*Data under study:*
■ ■ ■ ■ ■ ■ ■
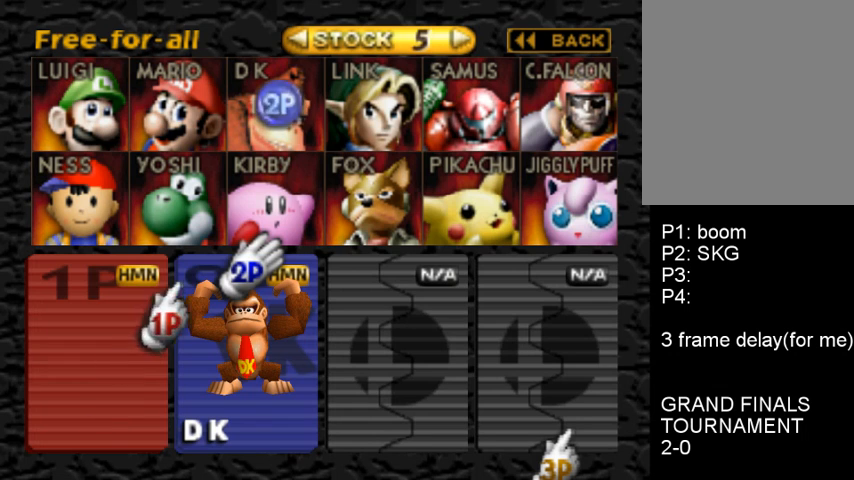
{"buttons": [], "left_stick": "center", "events": [[267, "left_stick", "center"]]}
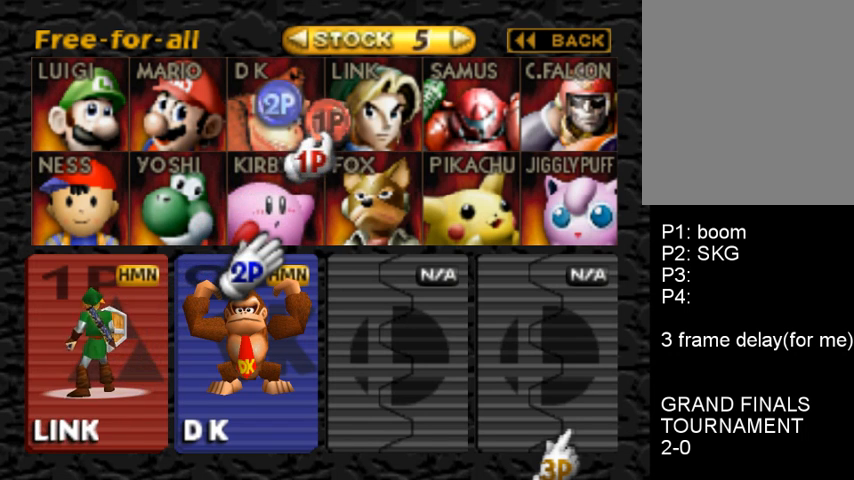
{"buttons": [], "left_stick": "center", "events": []}
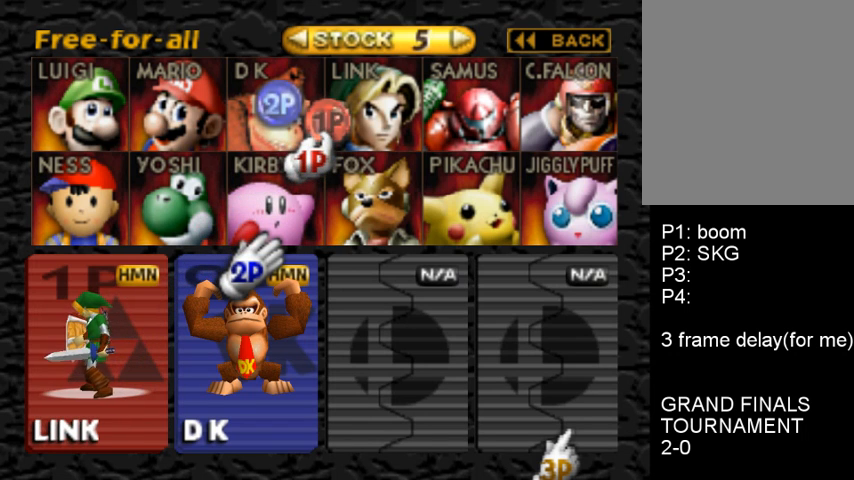
{"buttons": [], "left_stick": "center", "events": []}
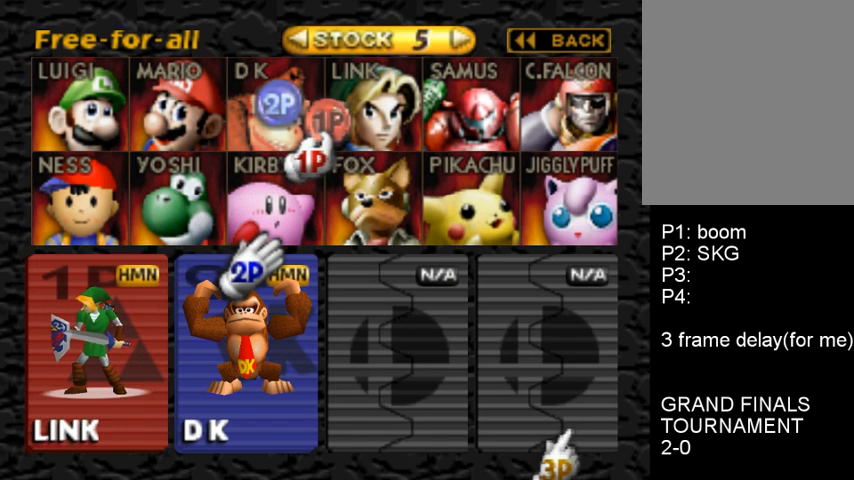
{"buttons": [], "left_stick": "center", "events": []}
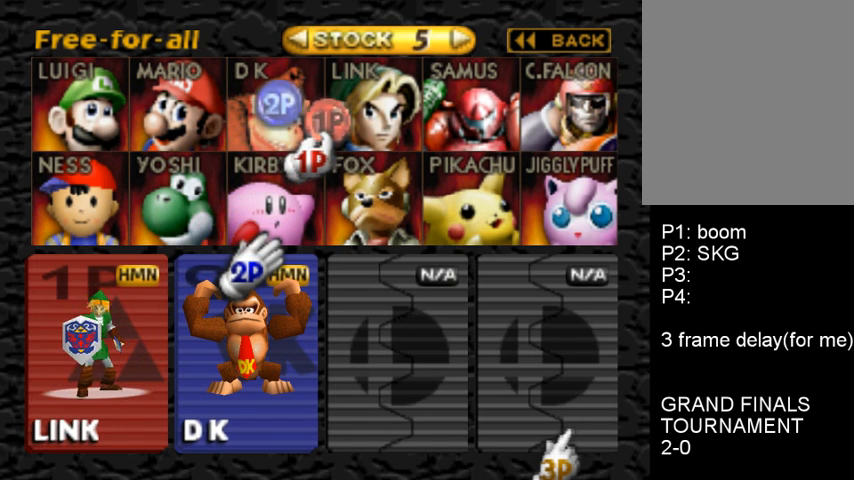
{"buttons": [], "left_stick": "center", "events": []}
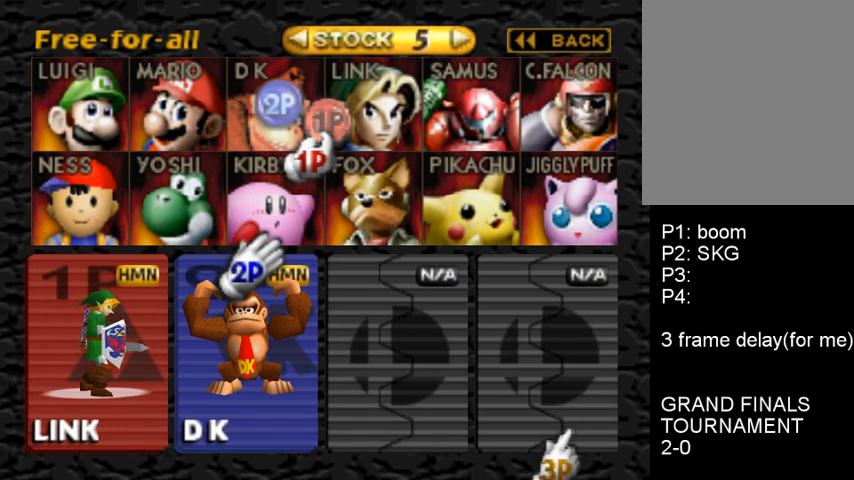
{"buttons": [], "left_stick": "center", "events": []}
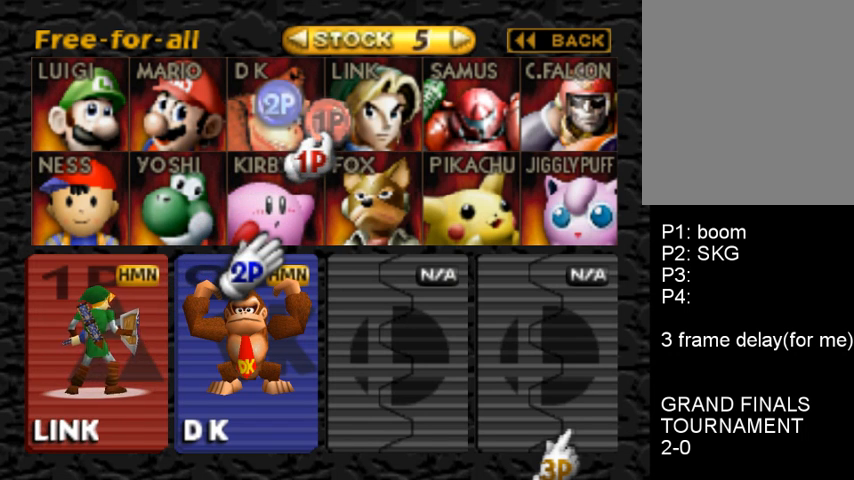
{"buttons": [], "left_stick": "center", "events": []}
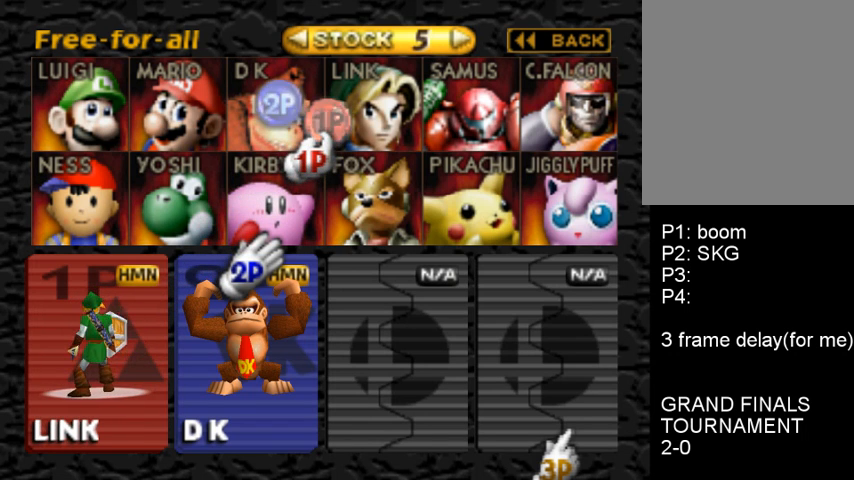
{"buttons": [], "left_stick": "center", "events": []}
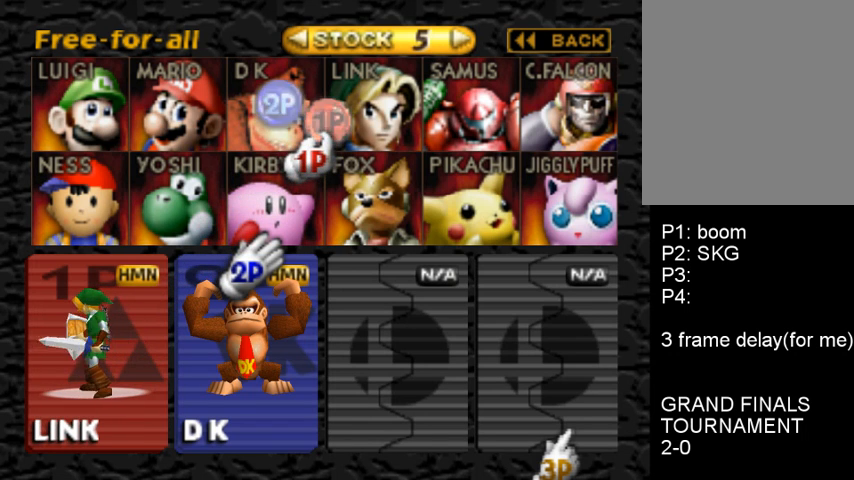
{"buttons": [], "left_stick": "center", "events": []}
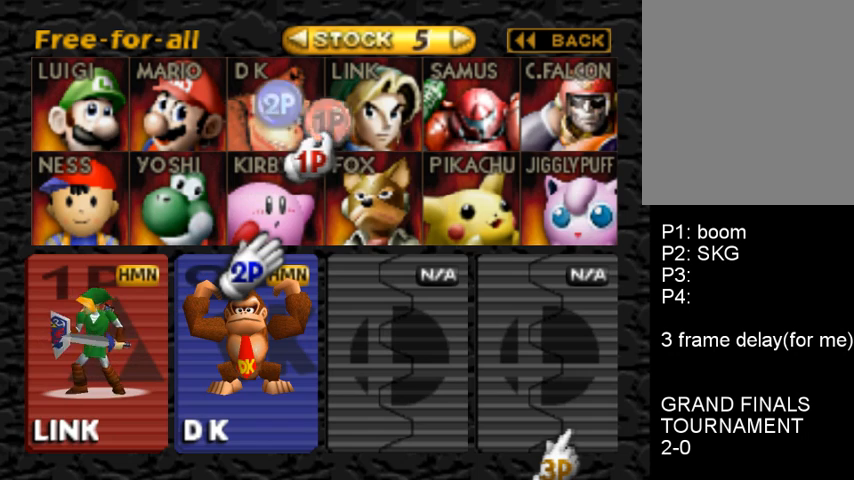
{"buttons": [], "left_stick": "center", "events": []}
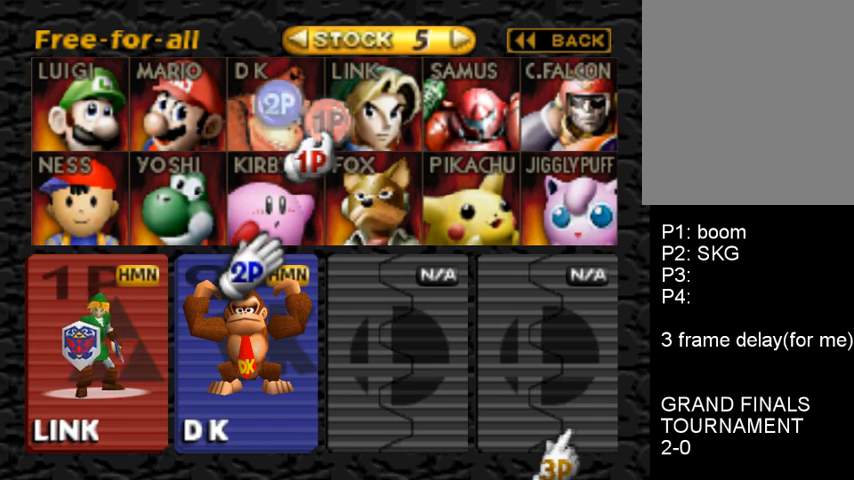
{"buttons": [], "left_stick": "center", "events": [[67, "left_stick", "up-right"], [167, "left_stick", "center"]]}
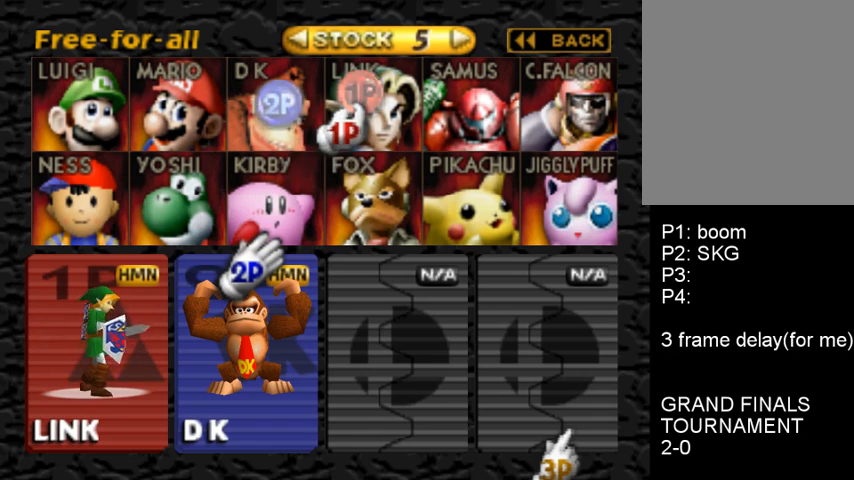
{"buttons": [], "left_stick": "center", "events": [[100, "C_LEFT", "down"], [267, "C_LEFT", "up"]]}
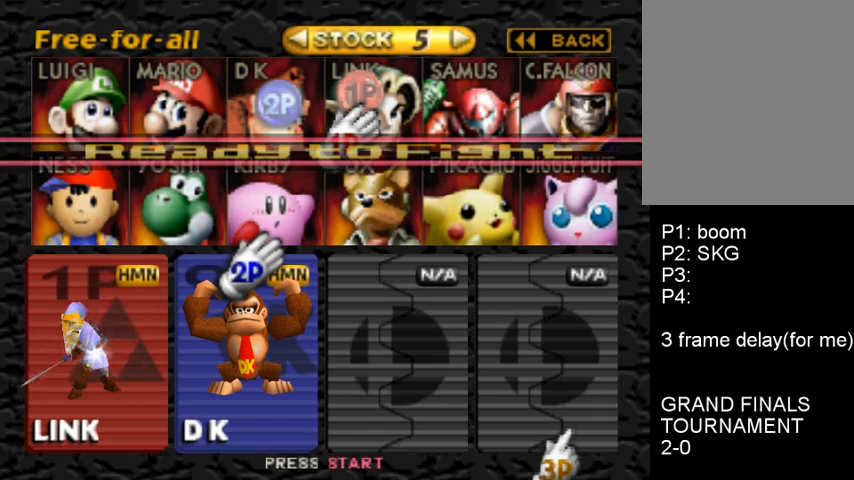
{"buttons": [], "left_stick": "down-right", "events": [[33, "C_DOWN", "down"], [133, "C_DOWN", "up"], [367, "left_stick", "down-right"], [400, "C_RIGHT", "down"], [500, "C_RIGHT", "up"]]}
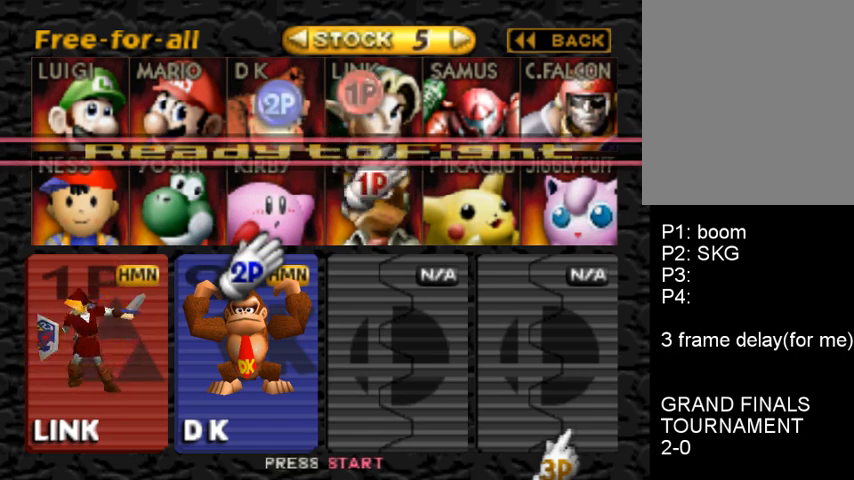
{"buttons": [], "left_stick": "center", "events": [[300, "left_stick", "center"]]}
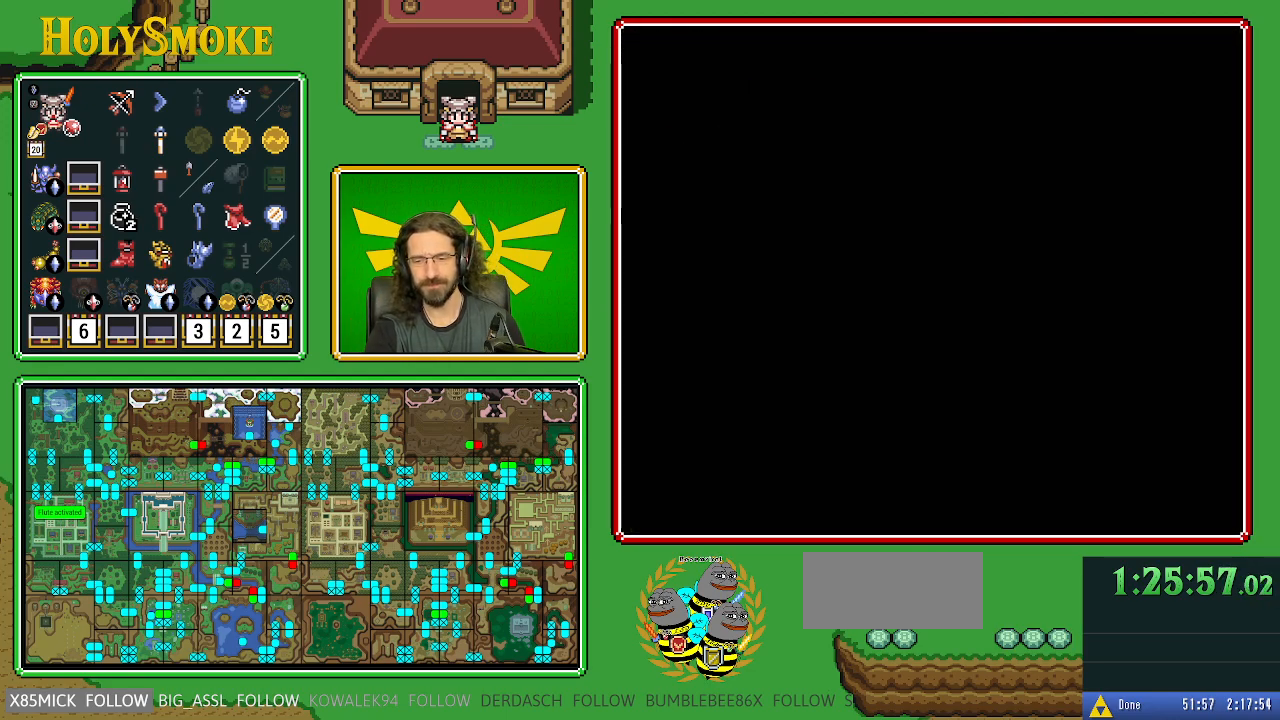
Gameplay with a controller (Nintendo layout); each line is a JSON object with the inputs held at the frame after it. "events" lists button and stick changes between this image and that frame as [ms after this image, input, new state], when the widget could be followed in between. Not read: L1 L3 R1 R3.
{"buttons": ["DPAD_UP"], "events": []}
■ ■ ■ ■ ■ ■ ■
*Problem to work on:* Send back the entries above exactly. Skip the images.

*Reply:*
{"buttons": [], "left_stick": "center", "events": [[267, "left_stick", "center"]]}
{"buttons": [], "left_stick": "center", "events": []}
{"buttons": [], "left_stick": "center", "events": []}
{"buttons": [], "left_stick": "center", "events": []}
{"buttons": [], "left_stick": "center", "events": []}
{"buttons": [], "left_stick": "center", "events": []}
{"buttons": [], "left_stick": "center", "events": []}
{"buttons": [], "left_stick": "center", "events": []}
{"buttons": [], "left_stick": "center", "events": []}
{"buttons": [], "left_stick": "center", "events": []}
{"buttons": [], "left_stick": "center", "events": [[67, "left_stick", "up-right"], [167, "left_stick", "center"]]}
{"buttons": [], "left_stick": "center", "events": [[100, "C_LEFT", "down"], [267, "C_LEFT", "up"]]}
{"buttons": [], "left_stick": "down-right", "events": [[33, "C_DOWN", "down"], [133, "C_DOWN", "up"], [367, "left_stick", "down-right"], [400, "C_RIGHT", "down"], [500, "C_RIGHT", "up"]]}
{"buttons": [], "left_stick": "center", "events": [[300, "left_stick", "center"]]}
Gameplay with a controller (Nintendo layout); each line is a JSON object with the inputs held at the frame after it. "events" lists button and stick changes between this image and that frame as [ms after this image, input, new state], when the widget could be followed in between. Not read: L1 L3 R1 R3.
{"buttons": ["DPAD_UP"], "events": []}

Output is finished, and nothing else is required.